=== Job 1 ===
Extract every line of the listing that contains the word "What", matching case exactly.

=== Text segment ===

Core Vowel
SPEC_CORE_VOWEL — C.O.R.E. Consonantal Ontology: Reduced Encoding
Version: 1.0 | Status: AUTHORIZED | Authority: α.13 | Date: 2026-04-16
PURPOSE
C.O.R.E. is the vowel-stripping protocol that converts English words into LX-P (LATTICE Phonemic) tokens. It operates at the first-contact boundary between human language and the LATTICE system. C.O.R.E. reduces the entropy cost of tokenizing new concepts by removing phonemic flesh (vowels) and keeping structural bones (consonants). Where the consonant skeleton alone is ambiguous, one "marrow vowel" — the minimum flesh required for the bone to stand — is permitted.
C.O.R.E. is the compression step that precedes LX-P entry into the Evolution Flywheel. Frequently-used C.O.R.E.-produced tokens are candidates for promotion to permanent LX-U (Unicode symbol) entries.
Coined by DualisOmega. Authorized: α.13, April 13 2026.
The backronym demonstrates the rule: C.O.R.E. — the O is the single marrow vowel exception.
INPUTS
- A natural English word or phrase requiring compression into LX-P token form.

=== Job 2 ===
For each statement about the C.O.R.E. specification, answer yes or no to whether it agrees with the specification, and quote the words that decide it.
(a) C.O.R.E. removes vowels and keeps consonants.
(b) Every token that C.O.R.E. produces becomes a permanent LX-U entry.
(c) C.O.R.E. comes after LX-P entry into the Evolution Flywheel.

=== Dataset ===
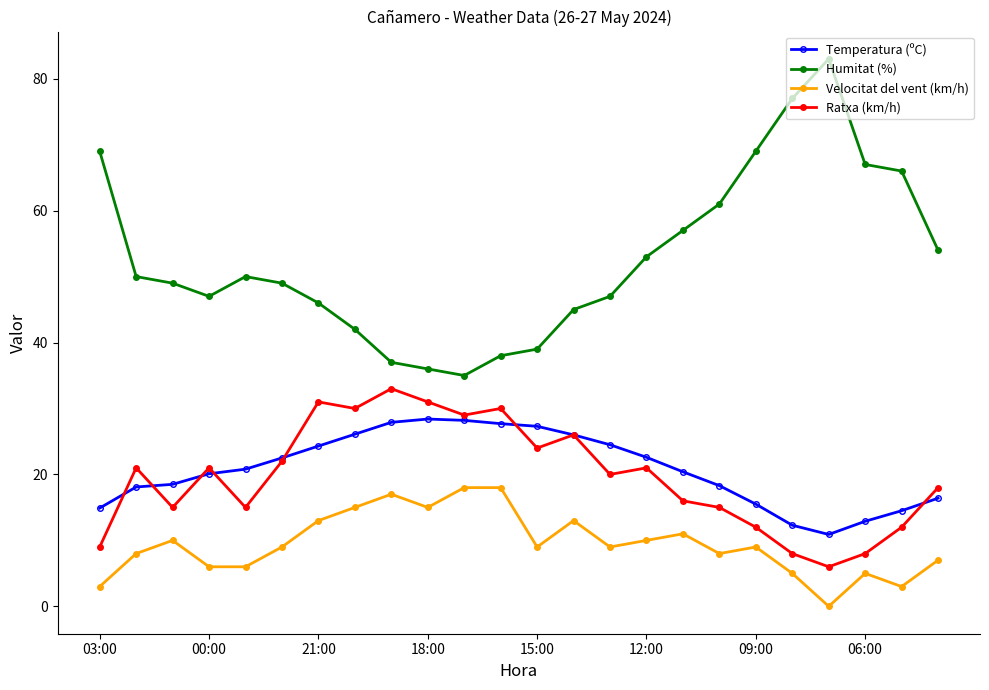

What is the value of the Velocitat del vent (km/h) point at the 5th from the left?

6.0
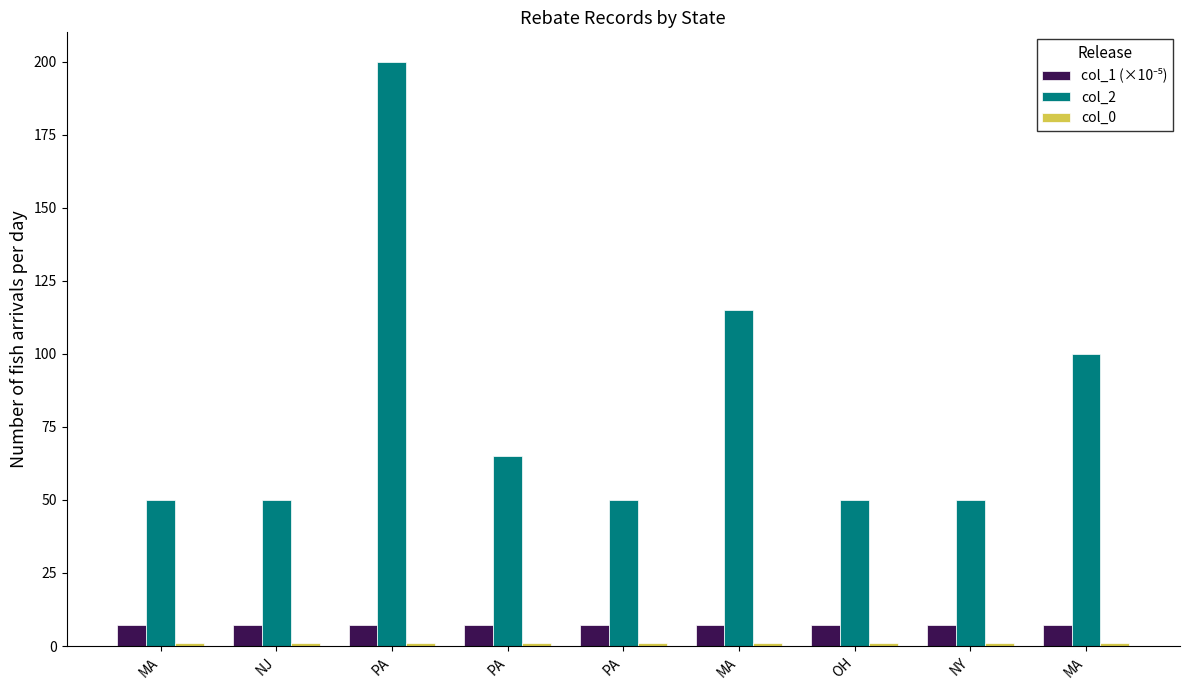

Count the number of categories in the chart.

9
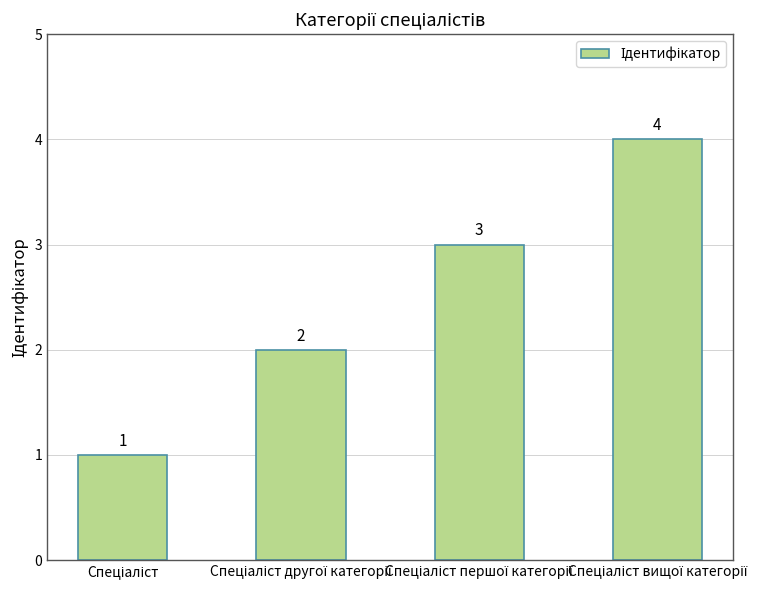

What is the difference between the maximum and minimum values?

3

=== Response area 1 ===
What is the value of the Velocitat del vent (km/h) point at the 5th from the left?
What is the difference between the maximum and minimum values?

=== Response area 2 ===
(a) Yes: "removing phonemic flesh (vowels) and keeping structural bones (consonants)"
(b) No: "Frequently-used C.O.R.E.-produced tokens are candidates for promotion to permanent LX-U (Unicode symbol) entries."
(c) No: "C.O.R.E. is the compression step that precedes LX-P entry into the Evolution Flywheel."